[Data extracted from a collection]
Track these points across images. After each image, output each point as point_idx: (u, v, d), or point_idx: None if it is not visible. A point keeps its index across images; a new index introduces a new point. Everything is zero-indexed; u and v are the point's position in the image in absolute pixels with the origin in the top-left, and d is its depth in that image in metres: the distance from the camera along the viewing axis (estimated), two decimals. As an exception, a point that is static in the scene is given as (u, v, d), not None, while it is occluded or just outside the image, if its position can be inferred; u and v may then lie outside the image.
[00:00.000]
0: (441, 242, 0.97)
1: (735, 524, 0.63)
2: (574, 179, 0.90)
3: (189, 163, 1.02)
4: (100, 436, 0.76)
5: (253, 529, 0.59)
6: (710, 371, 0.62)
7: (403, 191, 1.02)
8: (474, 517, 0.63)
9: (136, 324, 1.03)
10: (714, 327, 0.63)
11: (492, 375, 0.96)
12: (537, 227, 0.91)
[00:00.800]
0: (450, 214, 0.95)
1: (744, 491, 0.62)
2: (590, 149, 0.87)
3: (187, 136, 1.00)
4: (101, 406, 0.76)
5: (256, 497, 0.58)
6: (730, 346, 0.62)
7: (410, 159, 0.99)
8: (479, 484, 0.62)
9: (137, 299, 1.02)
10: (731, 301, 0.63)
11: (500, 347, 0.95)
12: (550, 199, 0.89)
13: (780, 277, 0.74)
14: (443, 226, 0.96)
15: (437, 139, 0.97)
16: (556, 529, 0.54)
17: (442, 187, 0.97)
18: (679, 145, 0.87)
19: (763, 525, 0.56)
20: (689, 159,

==

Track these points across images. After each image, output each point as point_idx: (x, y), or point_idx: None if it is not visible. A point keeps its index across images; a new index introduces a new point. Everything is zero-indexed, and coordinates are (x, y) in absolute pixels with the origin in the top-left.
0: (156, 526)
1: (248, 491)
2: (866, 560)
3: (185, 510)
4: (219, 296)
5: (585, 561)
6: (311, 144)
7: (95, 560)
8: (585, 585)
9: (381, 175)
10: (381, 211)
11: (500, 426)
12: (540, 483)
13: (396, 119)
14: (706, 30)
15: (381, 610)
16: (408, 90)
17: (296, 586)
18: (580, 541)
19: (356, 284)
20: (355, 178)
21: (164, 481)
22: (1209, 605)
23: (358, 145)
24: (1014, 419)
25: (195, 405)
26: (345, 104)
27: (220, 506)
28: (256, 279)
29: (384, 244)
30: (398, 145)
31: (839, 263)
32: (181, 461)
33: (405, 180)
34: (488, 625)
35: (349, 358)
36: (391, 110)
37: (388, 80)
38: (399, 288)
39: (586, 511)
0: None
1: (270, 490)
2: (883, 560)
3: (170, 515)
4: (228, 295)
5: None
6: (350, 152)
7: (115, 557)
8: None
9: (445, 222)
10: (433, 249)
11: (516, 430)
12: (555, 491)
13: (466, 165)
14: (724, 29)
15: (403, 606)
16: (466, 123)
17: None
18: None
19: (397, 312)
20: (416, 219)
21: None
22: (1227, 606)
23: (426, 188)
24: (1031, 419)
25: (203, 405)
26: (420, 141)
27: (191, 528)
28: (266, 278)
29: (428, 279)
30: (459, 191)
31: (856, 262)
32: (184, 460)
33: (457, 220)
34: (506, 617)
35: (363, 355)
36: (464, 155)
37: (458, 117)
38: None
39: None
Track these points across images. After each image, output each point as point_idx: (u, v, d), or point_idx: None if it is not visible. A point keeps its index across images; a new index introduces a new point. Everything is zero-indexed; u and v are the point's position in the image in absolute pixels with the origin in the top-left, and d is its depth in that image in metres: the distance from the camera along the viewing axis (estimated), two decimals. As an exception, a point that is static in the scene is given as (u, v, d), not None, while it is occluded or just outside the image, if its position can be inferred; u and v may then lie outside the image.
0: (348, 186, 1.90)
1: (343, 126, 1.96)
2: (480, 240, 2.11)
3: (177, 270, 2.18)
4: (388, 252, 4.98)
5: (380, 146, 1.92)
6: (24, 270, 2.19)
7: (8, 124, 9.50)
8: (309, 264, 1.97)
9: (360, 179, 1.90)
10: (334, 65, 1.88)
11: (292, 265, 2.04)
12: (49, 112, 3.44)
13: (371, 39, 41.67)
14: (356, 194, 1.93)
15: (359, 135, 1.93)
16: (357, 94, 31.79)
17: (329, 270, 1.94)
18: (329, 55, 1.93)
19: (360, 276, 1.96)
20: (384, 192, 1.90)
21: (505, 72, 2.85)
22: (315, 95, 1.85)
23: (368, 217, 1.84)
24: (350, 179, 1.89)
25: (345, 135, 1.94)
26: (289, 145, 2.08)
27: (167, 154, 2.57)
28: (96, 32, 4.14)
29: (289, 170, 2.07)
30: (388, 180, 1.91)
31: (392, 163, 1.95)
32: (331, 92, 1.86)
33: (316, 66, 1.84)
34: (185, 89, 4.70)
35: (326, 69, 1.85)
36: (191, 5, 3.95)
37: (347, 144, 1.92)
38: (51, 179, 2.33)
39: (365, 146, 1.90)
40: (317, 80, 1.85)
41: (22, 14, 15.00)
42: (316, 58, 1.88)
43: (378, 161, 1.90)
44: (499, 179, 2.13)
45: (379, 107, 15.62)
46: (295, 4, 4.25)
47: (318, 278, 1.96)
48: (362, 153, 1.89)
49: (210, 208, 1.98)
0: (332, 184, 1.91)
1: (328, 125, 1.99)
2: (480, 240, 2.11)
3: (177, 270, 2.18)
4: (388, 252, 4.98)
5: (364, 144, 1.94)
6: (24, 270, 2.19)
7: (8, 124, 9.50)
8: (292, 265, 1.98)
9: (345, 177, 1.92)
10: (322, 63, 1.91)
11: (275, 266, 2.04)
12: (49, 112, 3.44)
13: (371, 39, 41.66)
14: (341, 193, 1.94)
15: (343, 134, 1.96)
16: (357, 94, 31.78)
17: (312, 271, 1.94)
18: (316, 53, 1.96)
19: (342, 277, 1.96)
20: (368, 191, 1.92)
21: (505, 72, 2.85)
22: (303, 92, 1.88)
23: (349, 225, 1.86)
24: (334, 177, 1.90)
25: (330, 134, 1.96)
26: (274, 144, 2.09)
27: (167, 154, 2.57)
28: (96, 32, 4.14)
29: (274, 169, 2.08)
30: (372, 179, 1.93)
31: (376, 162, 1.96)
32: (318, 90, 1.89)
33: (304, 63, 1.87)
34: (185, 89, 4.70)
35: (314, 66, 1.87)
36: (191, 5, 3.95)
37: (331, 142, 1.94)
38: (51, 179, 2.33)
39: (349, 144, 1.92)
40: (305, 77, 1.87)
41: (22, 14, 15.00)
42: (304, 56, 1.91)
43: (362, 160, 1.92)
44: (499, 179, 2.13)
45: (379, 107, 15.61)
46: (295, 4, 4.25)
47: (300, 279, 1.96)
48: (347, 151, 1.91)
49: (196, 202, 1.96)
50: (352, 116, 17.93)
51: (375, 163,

What you have to do:
Copy the records above exactly, beginning at the line that contains "40: (317, 80, 1.85)" and stopping after the line that contains "48: (362, 153, 1.89)".

Result for this exercise:
40: (317, 80, 1.85)
41: (22, 14, 15.00)
42: (316, 58, 1.88)
43: (378, 161, 1.90)
44: (499, 179, 2.13)
45: (379, 107, 15.62)
46: (295, 4, 4.25)
47: (318, 278, 1.96)
48: (362, 153, 1.89)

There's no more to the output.